Teknoloji baş döndürücü bir edayla çok hızlı ilerliyor. Teknoloji ile birlikte hayatımız da birçok yönden kolaylaştı. Bu yadsınamaz bir gerçek. Ancak teknoloji ile birlikte hayatımız kolaylaşırken, bizden alıp götürdüğü değerlerde var. O nedenle teknoloji kullanılırken bu yönünü düşünmeden edemeyiz.

Millet olarak hep içimizde uhde olan bir mevzu var. Osmanlı Devleti’ne matbaanın geç girmiş olmasını hep üzüntü ile karşıladık ve büyük bir eksiklik olarak gördük. Dijital çağın en büyük nimetlerinden birisi ise bugün bütün hayatımızı kolaylaştıran hayatımızın olmazsa olmazı haline gelen bilgisayarların ülkemize girişi ve yaygın olarak kullanımı 1960’lı yıllar olmuştur.

1953 yılı itibariyle dünyanın çoğunlukla üretmiş olduğu ilk bilgisayarı kabul edilen IBM 650, Türkiye’ye 1960 yılında girmiştir. Türkiye’nin ilk bilgisayarı olma özelliğini taşıyan IBM 650, bugünün bilgisayarlarından son derece farklıydı. Kısa süre içerisinde bütün devlet, özel kurum ve kuruluşlar, şirketler hatta bireyler bile bilgisayar ile tanışmış ve kullanılmaya başlanılmıştır. Bilgisayarlar, veri yükleme ve aktarma konusunda hayatı oldukça kolaylaştırmıştır.

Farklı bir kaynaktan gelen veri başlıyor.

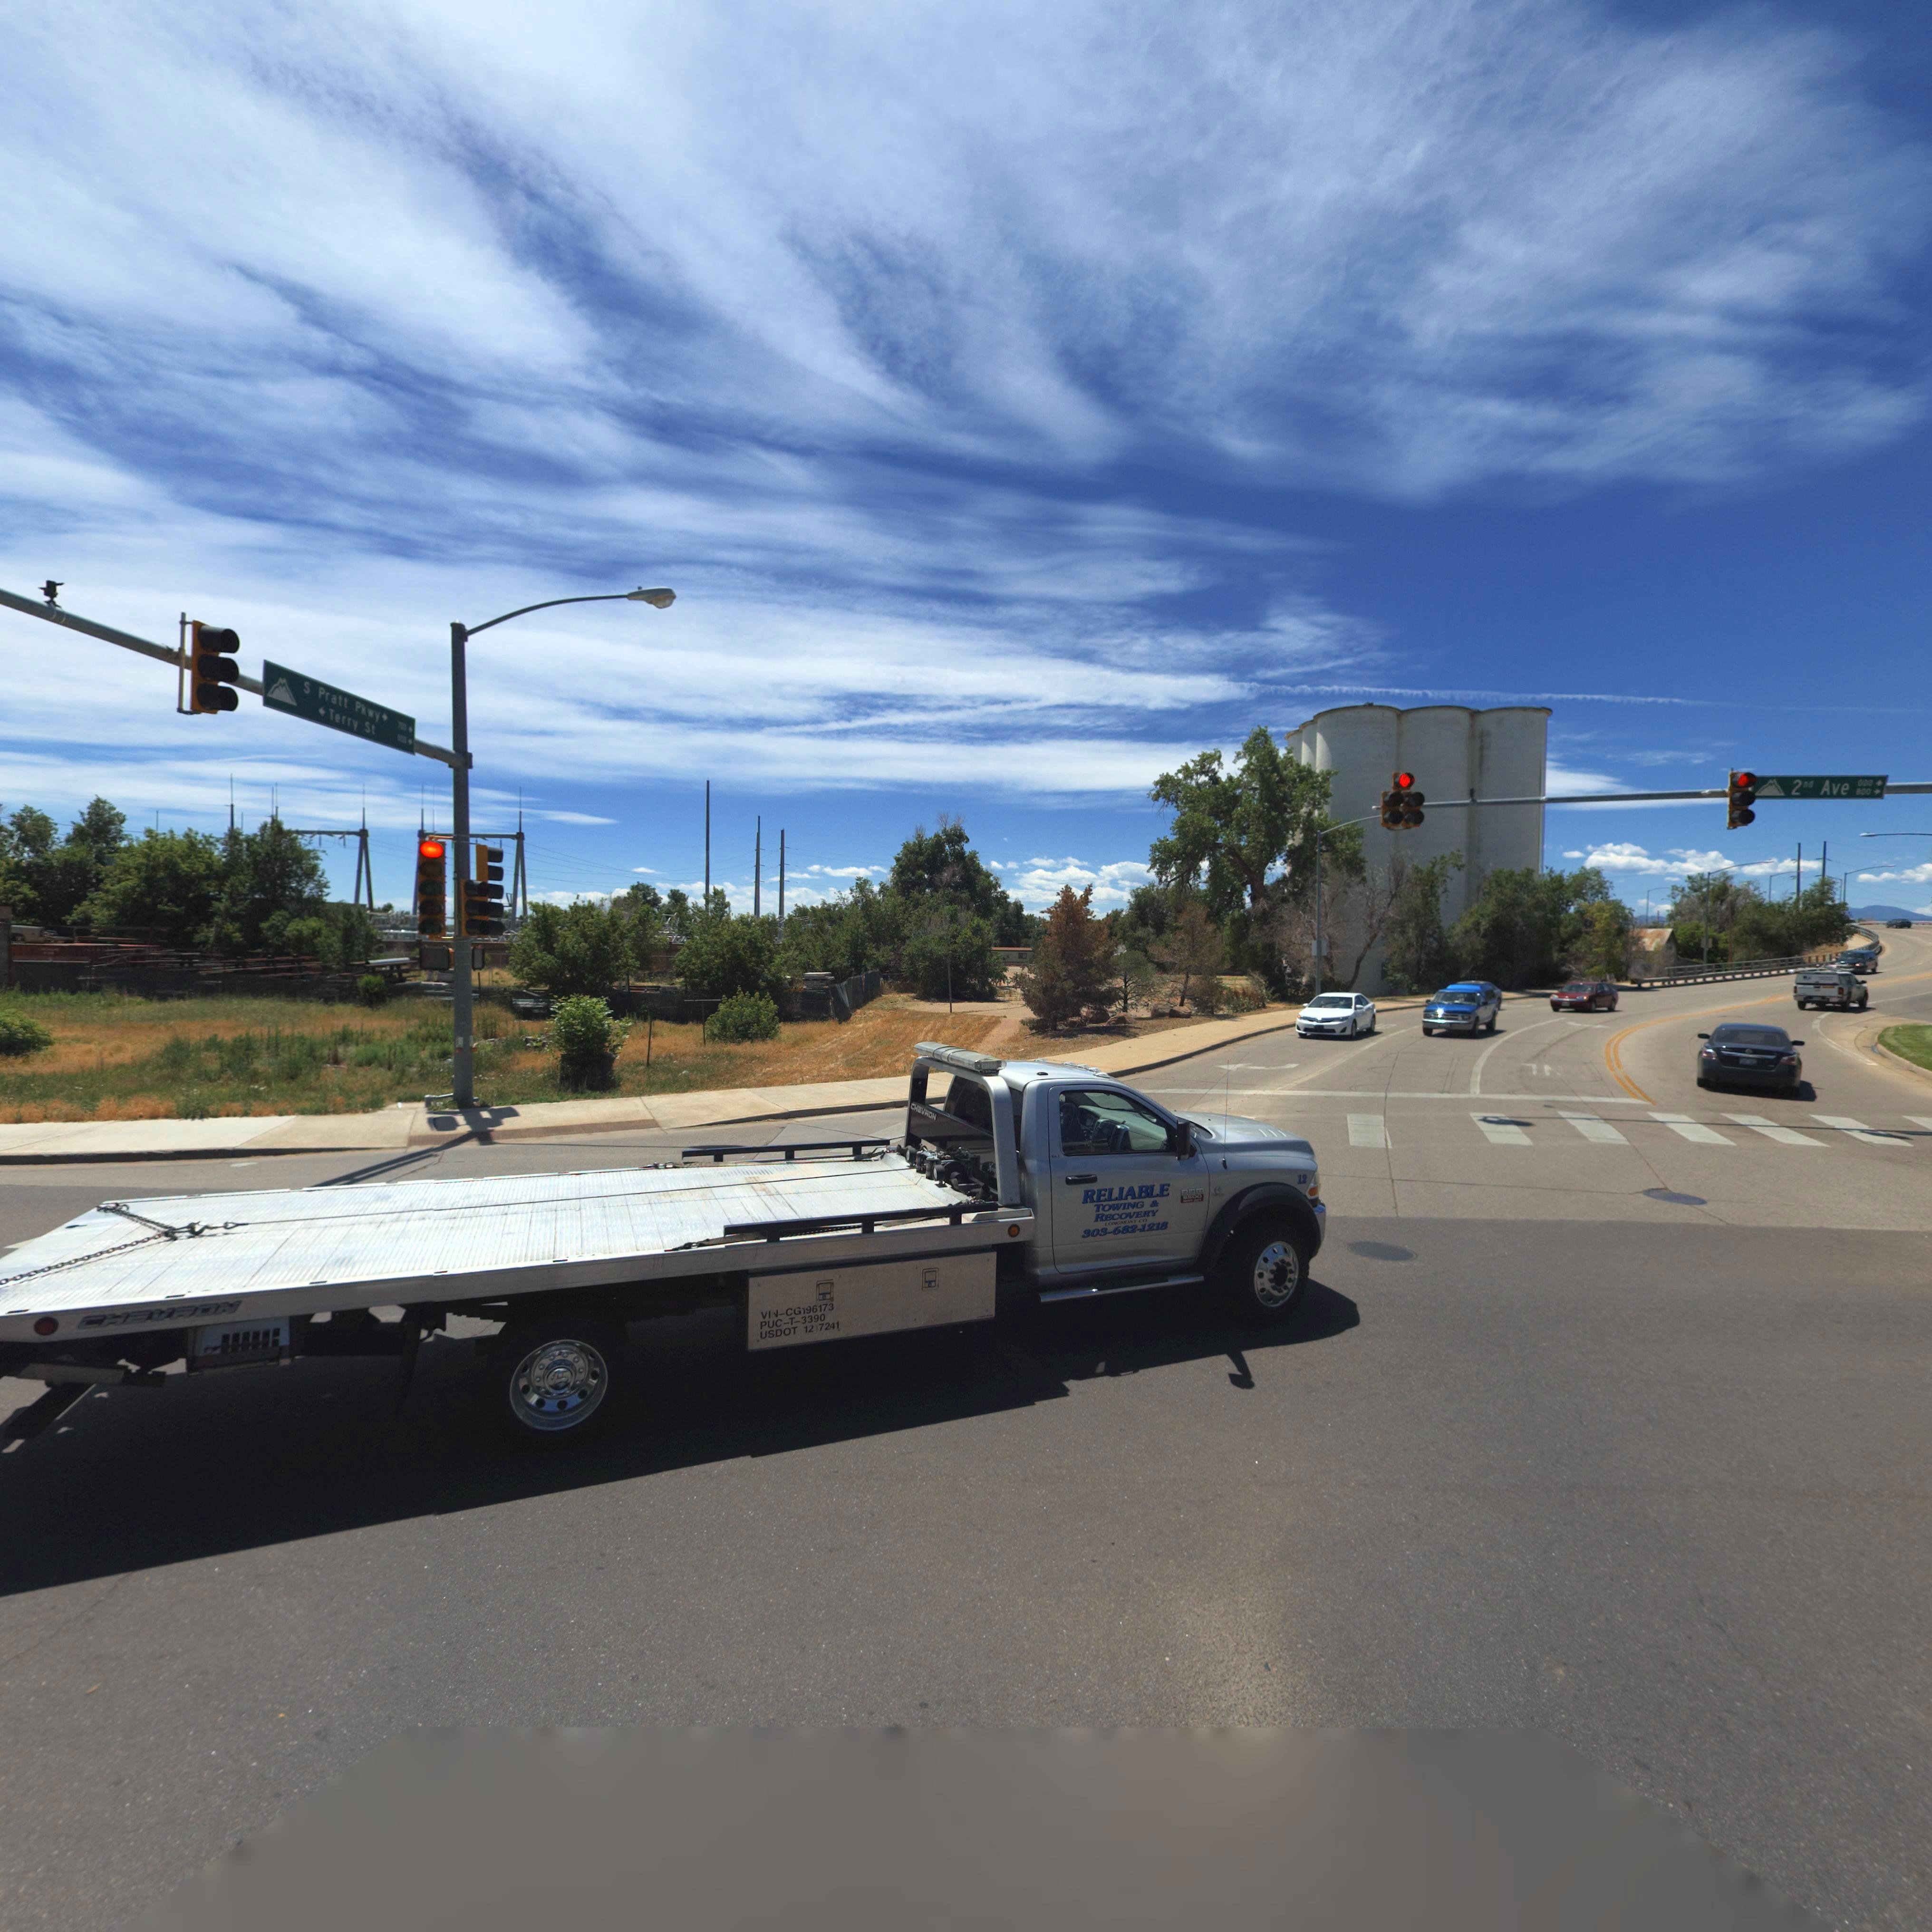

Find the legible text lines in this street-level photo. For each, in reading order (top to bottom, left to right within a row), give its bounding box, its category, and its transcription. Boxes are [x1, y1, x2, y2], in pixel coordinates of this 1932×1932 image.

[302, 681, 382, 724] StreetName: S Pratt Pkwy
[329, 707, 377, 735] StreetName: Terry St
[397, 720, 408, 731] StreetNumberRange: 700
[1790, 779, 1850, 796] StreetName: 2nd Ave
[1856, 778, 1874, 787] StreetNumberRange: 000
[1855, 787, 1882, 795] StreetNumberRange: 800->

Bilgisayarlar ile birlikte yine hayatta bilginin akışını ve öğrenilmesini çok hızlı hale getiren internet ile tanıştık. İnternet vasıtasıyla artık dünyanın öte ucundaki bir olaydan haberdar olabiliyor. Orada yaşanan gelişmeleri an be an takip edebiliyor duruma geldik. Türkiye’de ilk defa internet 1993 yılı Nisan ayında Orta Doğu Teknik Üniversitesi laboratuarlarında kullanılmaya başlanmıştır. İlk defa o bağlantı sayesinde CNN, BBC gibi ilk kurulan web sitelerine bağlantı kurulmaya çalışılmıştır. İlk kullanılan internetlerde hız 64 kbit/saniye olmuştur. ODTÜ’den sonra diğer birçok üniversiteler de interneti kullanmaya başlamıştır. Zaman içerisinde Telekom başta olmak üzere GSM şirketleri ve diğer özel şirketlerin bu konuda fiber alt yapı çalışmalarıyla günümüzde internet kullanılmayan kurum, kuruluş, şirket, işyeri ve ev neredeyse kalmamıştır.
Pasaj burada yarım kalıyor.